Friday, 22 October, 2021

At risk or not? UFC-Que Choisir launches an app to scrutinize its cosmetics


What are French women looking for when choosing their beauty products? According to a recent Harris Interactive survey, 85% are certainly looking for effective products but they are also 67% to be sensitive to the harmlessness of products and 60% to carefully read their composition. It must be said that in recent months, undesirable ingredients, and in particular endocrine disruptors that disrupt hormonal functioning, have hit the headlines. UFC-Que Choisir, which in June had pinned more than 1,000 cosmetic products containing “unwanted ingredients”, has taken a further step: it is launching an app to help choose its cosmetics.

“It’s a long-standing fight,” confirms Olivier Andrault, project manager at UFC-Que Choisir. He recalls the “black list” of products that the association has already published, but a request came back regularly: when will a list of recommendable products be produced? Answer with this free app called QuelCosmetic. “You can use it very easily in a store or in your bathroom” describes Olivier Andrault. “You just have to flash the barcode of the product and, if it is one of the 6,000 already in our database, its file appears.” Otherwise, all you have to do is take a photo of the product and list of ingredients to report it and the UFC Que Choisir undertakes to integrate it into the database. A keyword search is also possible.
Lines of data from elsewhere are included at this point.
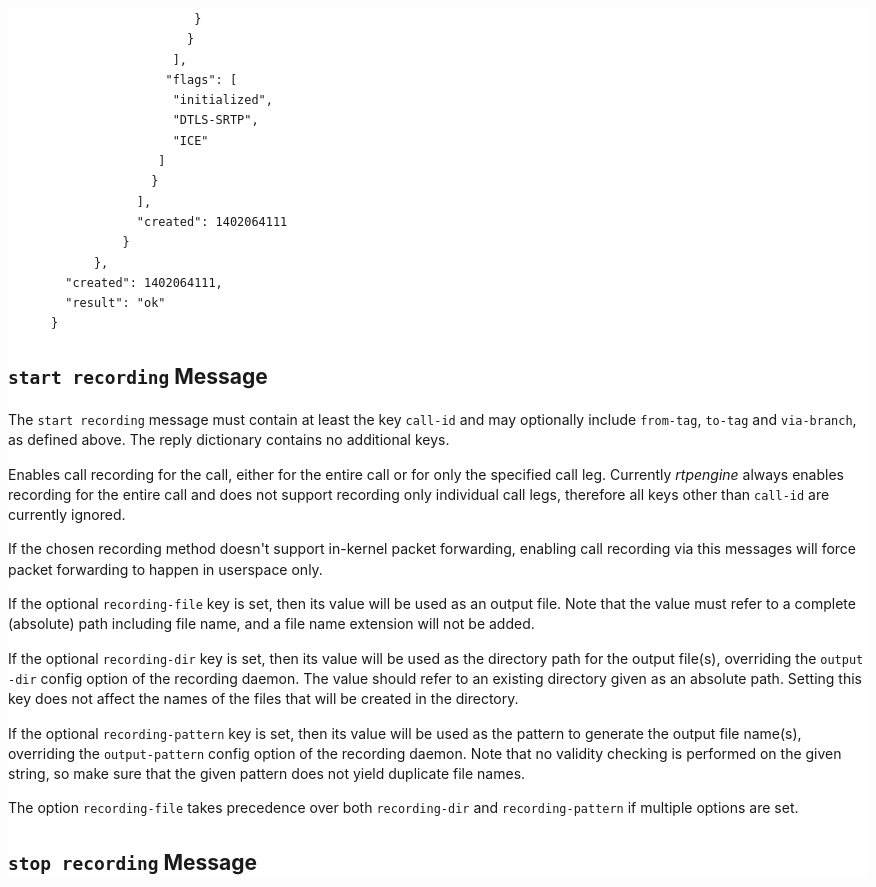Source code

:                               }
                             }
                           ],
                          "flags": [
                           "initialized",
                           "DTLS-SRTP",
                           "ICE"
                         ]
                        }
                      ],
                      "created": 1402064111
                    }
                },
            "created": 1402064111,
            "result": "ok"
          }

## `start recording` Message

The `start recording` message must contain at least the key `call-id` and may optionally include `from-tag`,
`to-tag` and `via-branch`, as defined above. The reply dictionary contains no additional keys.

Enables call recording for the call, either for the entire call or for only the specified call leg. Currently
*rtpengine* always enables recording for the entire call and does not support recording only individual
call legs, therefore all keys other than `call-id` are currently ignored.

If the chosen recording method doesn't support in-kernel packet forwarding, enabling call recording
via this messages will force packet forwarding to happen in userspace only.

If the optional `recording-file` key is set, then its value will be used as an
output file. Note that the value must refer to a complete (absolute) path
including file name, and a file name extension will not be added.

If the optional `recording-dir` key is set, then its value will be used as the
directory path for the output file(s), overriding the `output-dir` config
option of the recording daemon. The value should refer to an existing directory
given as an absolute path. Setting this key does not affect the names of the
files that will be created in the directory.

If the optional `recording-pattern` key is set, then its value will be used as
the pattern to generate the output file name(s), overriding the
`output-pattern` config option of the recording daemon. Note that no validity
checking is performed on the given string, so make sure that the given pattern
does not yield duplicate file names.

The option `recording-file` takes precedence over both `recording-dir` and
`recording-pattern` if multiple options are set.

## `stop recording` Message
Shampoo, toothpaste, make-up, day cream… The app scrutinizes a wide variety of products and points out the presence or absence of endocrine disruptors, allergens or other irritants. In total, “about fifteen undesirable ingredients” is taken into account, recalls Olivier Andrault who explains that the UFC-Que Choisir is based on “official recommendations from scientific bodies” such as the International Center for Research on Cancer (CIRC) for example. A list therefore called upon to evolve, as well as the base of evaluated products.

“List of risk-free products”

“Nearly one in two products contains one or more undesirable ingredients” continues Olivier Andrault, also stressing that in baby products, “28% contain at least one undesirable element”. And the UFC-Que Choosing representative continued: “What this shows us is that there is no generic rule. The big brands are not necessarily guaranteed to be harmless. the more expensive products are not necessarily the most free from risky ingredients. ” Another lesson that Olivier Andrault draws: an alternative is always possible. “We can make the choice. And we want to attract the attention of consumers to take charge of their health.” The app thus highlights a “risk-free product list”.

Will this “white list” as well as information which takes into account the profile of the consumer (pregnant woman, baby, adolescent, adult…) make the difference? Because several applications have already entered the cosmetics decryption niche, such as PharmaPocket which, as its name suggests, focuses on products sold in pharmacies or even Clean Beauty. Launched in February 2017 by Officinea, a start-up that develops natural cosmetics, this app now has 300,000 users, according to Candice Colin, CEO of Officinea.

The one who founded the start-up with Claire Gagliolo underlines the universal character of Clean Beauty. It is not a question here of scanning a barcode but of taking a photo of the list of ingredients and those subject to controversy are identified automatically. Enough to identify these ingredients “in all cosmetics” according to Officinea. “We have a list of 84 controversial ingredients”, scientific bibliography in support, recalls Candice Colin. “As well as a glossary of 1,000 ingredients.”

The stated objective is pedagogy, so that the consumer can make informed decisions. And Candice Colin to remind, among other things, the dangers related to cocktail effects (different ingredients that become harmful when mixed) or cumulative (the same ingredient can be present in several products). From Clean Beauty to QuelCosmetic, the idea is indeed to make the composition of cosmetics more accessible. And thus respond to increasingly strong consumer expectations.